VIDEO PREMIERE: BEN LAMAR GAY’S “A SAIDA” FROM CARNAVAL
By Piotr Orlov
February 27, 2019
Chicago bluesman Ben LaMar Gay may be a cornerstone of the Windy City’s great improvisational scene, but he’s also spent a lot of time in Rio de Janeiro, and is wise to the ways of the carioca. Which is why when his friends Ben Holman and Neirin Jones decided to make a documentary, This is Bate Bola, about the costume-dress carnival tradition of the Rio neighborhood, Guadalupe, BLG was a natural to create the film’s score. Some of this music is a wash of symphonic electronic sounds. And some of it, like “A saida,” is BLG’s noisy take on baile funk, the party music of the city’s favelas. Featuring a vocal by Flavio dos Prazeres and accompanied by a gorgeous, Holman-Jones-directed video (based on footage from This is Bate Bola), “A saida” (“exit” in Portuguese) is all thorny electronic tones and drum machines, which fits Flavio’s delivery — less rap than football chant — perfectly.
On the occasion of the video and music premiere, AFROPUNK sent Ben LaMar Gay a few questions about his relationship to Brazil, to Rio’s Carnaval and to the film, and here’s what he had to tell us.
You were born and raised in Chicago. How did you develop a relationship to Brazil and to its music?

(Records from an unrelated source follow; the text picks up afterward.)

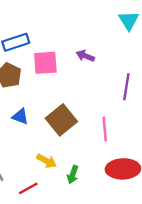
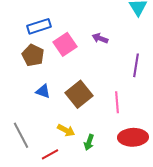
pink square: (45, 63) -> (65, 44), turned -30

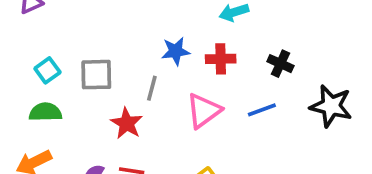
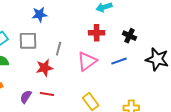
blue star: (176, 51) -> (40, 14), moved
red star: (127, 123) -> (44, 68), turned 30

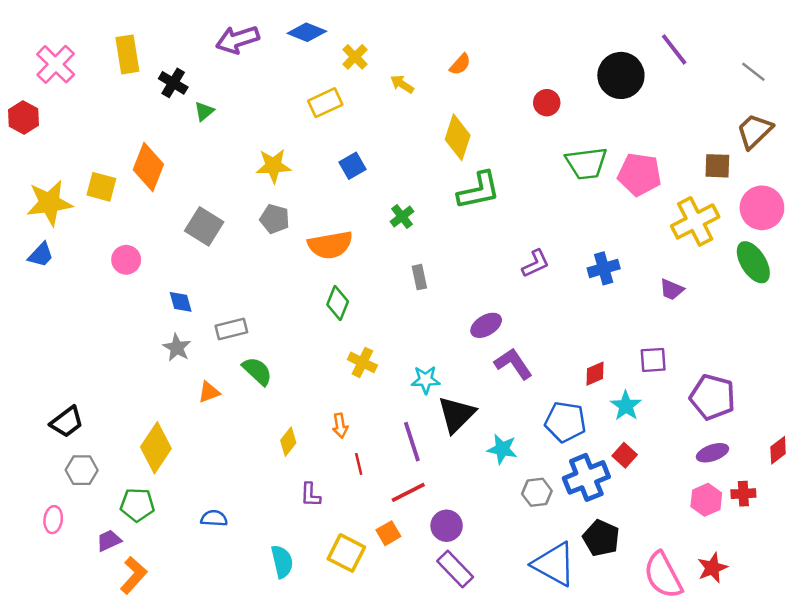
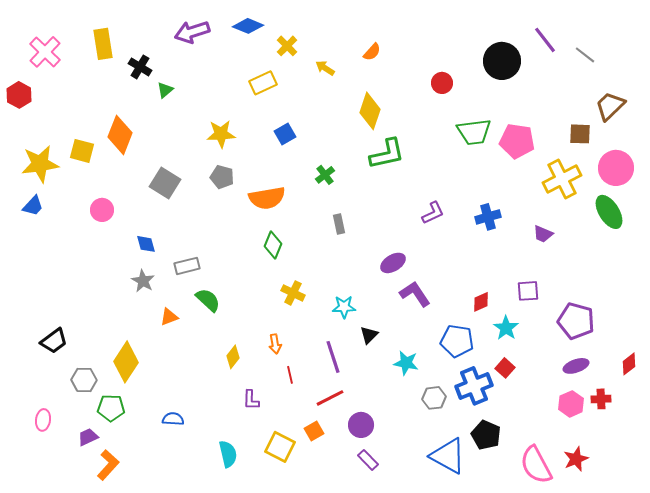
gray line: (753, 72) -> (585, 55), moved
black triangle: (456, 414) -> (369, 335), size x0.6
gray hexagon: (82, 470) -> (84, 380), moved
purple rectangle: (455, 569) -> (368, 460), size x0.7

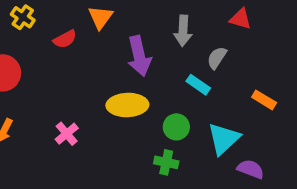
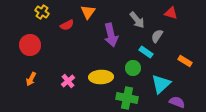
gray arrow: (183, 31) -> (137, 20), turned -42
yellow ellipse: (127, 105) -> (101, 77), moved
green circle: (176, 127) -> (133, 68), moved
green cross: (166, 162) -> (127, 98), size x1.5

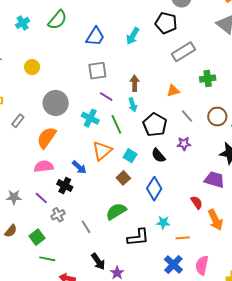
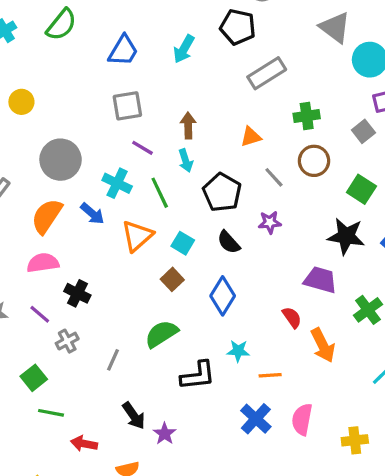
brown circle: (217, 117) -> (314, 161), moved
blue arrow: (79, 167) -> (92, 214), moved
gray line: (86, 227) -> (113, 360), turned 56

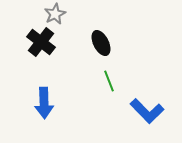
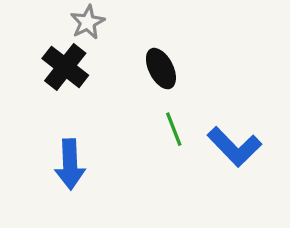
blue L-shape: (147, 111) -> (234, 147), moved

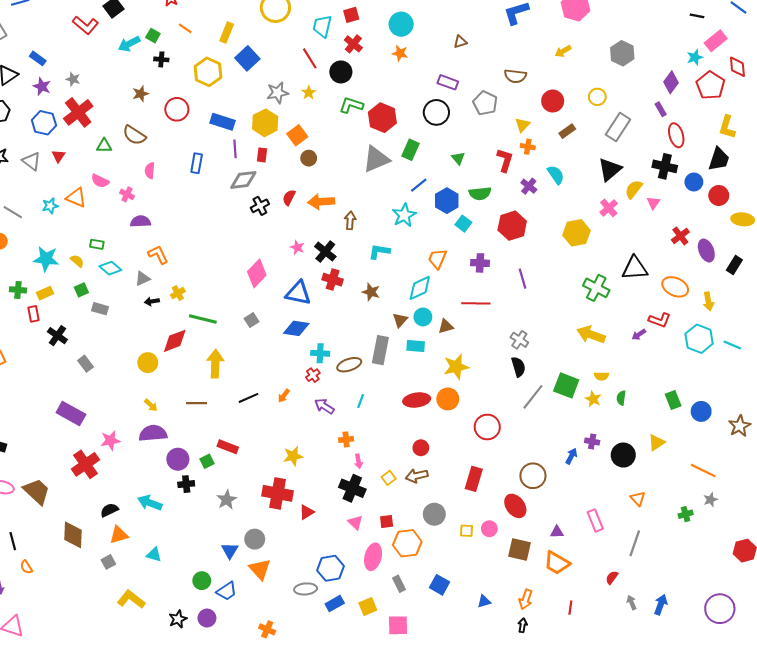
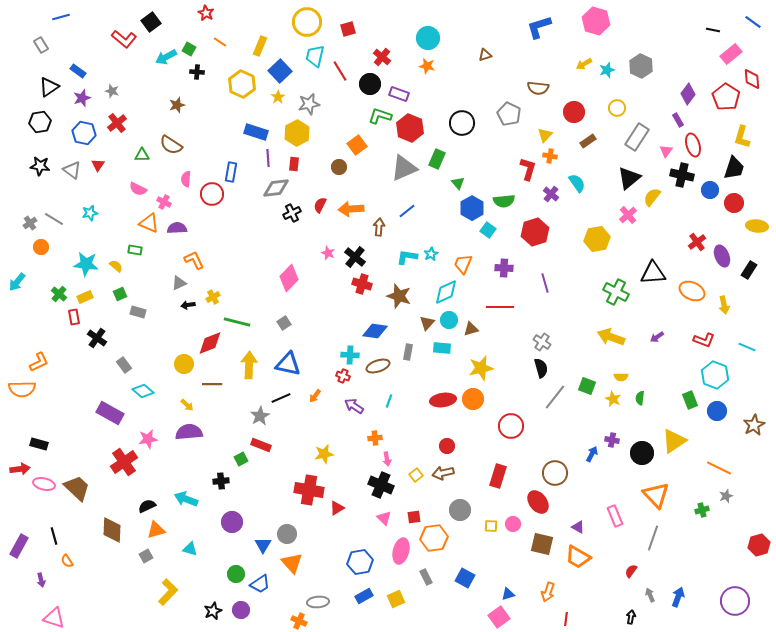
red square: (351, 15) -> (348, 29), moved
cyan trapezoid: (322, 26) -> (315, 56), moved
cyan star: (695, 57) -> (607, 70), moved
purple rectangle: (448, 82) -> (399, 94), moved
purple star: (42, 86) -> (82, 98), turned 30
yellow star: (309, 93) -> (278, 97), moved
red circle: (177, 109) -> (212, 194), moved
red cross: (78, 112) -> (117, 123), size x0.7
orange square: (297, 135) -> (357, 145), moved
green triangle: (458, 158) -> (458, 183), moved
blue line: (419, 185) -> (407, 211), moved
orange triangle: (76, 198) -> (149, 223), moved
pink triangle: (653, 203) -> (666, 151), moved
cyan star: (404, 215) -> (431, 254), moved, size x0.6
cyan diamond: (110, 268) -> (143, 391), moved
green cross: (18, 290) -> (59, 294), turned 35
brown star: (371, 292) -> (399, 296), size x1.4
blue triangle: (298, 293) -> (288, 364), moved
red L-shape: (660, 320) -> (704, 340), moved
blue diamond: (296, 328) -> (375, 331), moved
cyan hexagon: (699, 339) -> (715, 375), moved
gray rectangle: (380, 350) -> (408, 352), size x0.6
red cross: (313, 375) -> (343, 376), turned -32
green square: (566, 385) -> (587, 386), size x0.7
brown line: (197, 403) -> (212, 384), moved
yellow triangle: (656, 443) -> (674, 441), size x1.5
purple circle: (178, 459) -> (232, 522), moved
orange triangle: (638, 499) -> (656, 495), size x1.8
gray star: (227, 500) -> (260, 416), moved
purple triangle: (557, 532) -> (578, 527), turned 32
gray ellipse: (306, 589) -> (318, 602), moved
yellow L-shape: (131, 599) -> (168, 592), turned 96
red line: (570, 608) -> (566, 619), moved
pink square: (398, 625) -> (499, 617), moved, turned -35
black arrow: (523, 625) -> (631, 617), moved

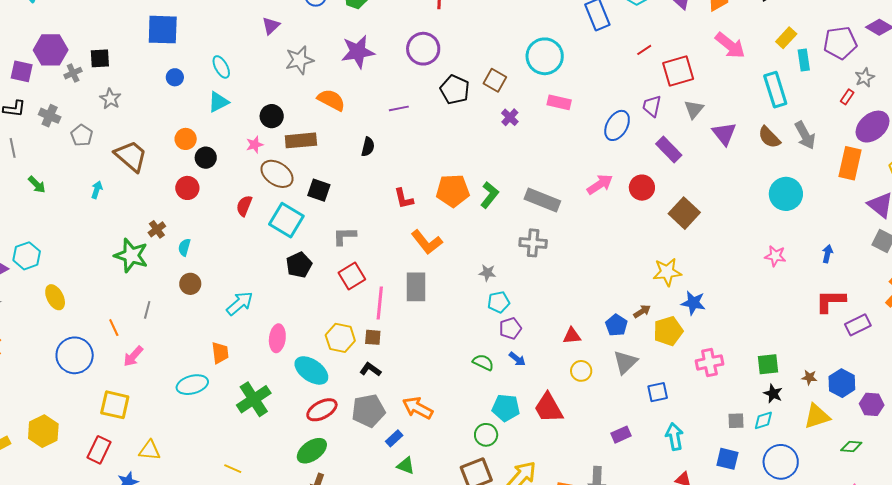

My relationship with Brasil started on the southside of Chicago, like everything else real to me. The natural synthesis that occurred in my household between my father’s foreign vinyl sounds, mother’s Mahalia-esque improvised melodies, Prince’s groove on “Tambourine” rumbling out of my brother’s room, NWA’s “Dopeman” bleeding from my headphones, and the cackle of my younger sister erupting from me being put in check by my moms. These were the early sound-appreciation sessions. The sound of Brasil was just a part of those family sessions. To grasp a real angle on a multitude of perspectives, one has to bounce. Brasil became my first portal to the world outside of one perspective. There have been many portals since then. At times you can hear the sound of these portals proudly surfacing in the music. This is the pulsating memory of actual people I know, love and miss. The “sucka” ear would say, “oh isn’t that the rhythm from blah blah blah?” And I am like, “Nah sucka MC. That’s the sound of my friend Janaina drinking an água de coco and laughing at my gringo clumsiness.”
Tell me about “A saida” and how it fits into the film.
“A Saída” translates to “The Exit.” This is the moment in the documentary when the “Melhor Que Tem” crew displays the magic they’ve been working on creating all year. The lyrics were written and performed by a great friend, Flavio dos Prazeres, who’s the grandson of the great Rio renaissance man, Heitor dos Prazeres. In the song Flavio is basically providing a “saída,” or exit, from negative outside perspectives of what a particular community consists of. He delivers simple phrases of positive reflection of his community, similar to the light his grandfather would shine upon his beloved Carioca. Flavio’s swing is more aggressive because Rio de Janeiro is much louder than it was in the ’40s. Musically, on my end, with my admiration of juba dances and bottle trees, I’m providing a memory of what I heard in the distance on my walk home every weekend night: 10 bailes [parties] simultaneously rocking and echoing through the hills of Rio de Janeiro.
What’s your greatest Carnaval memory?
I’m still living inside of my greatest Carnaval memory.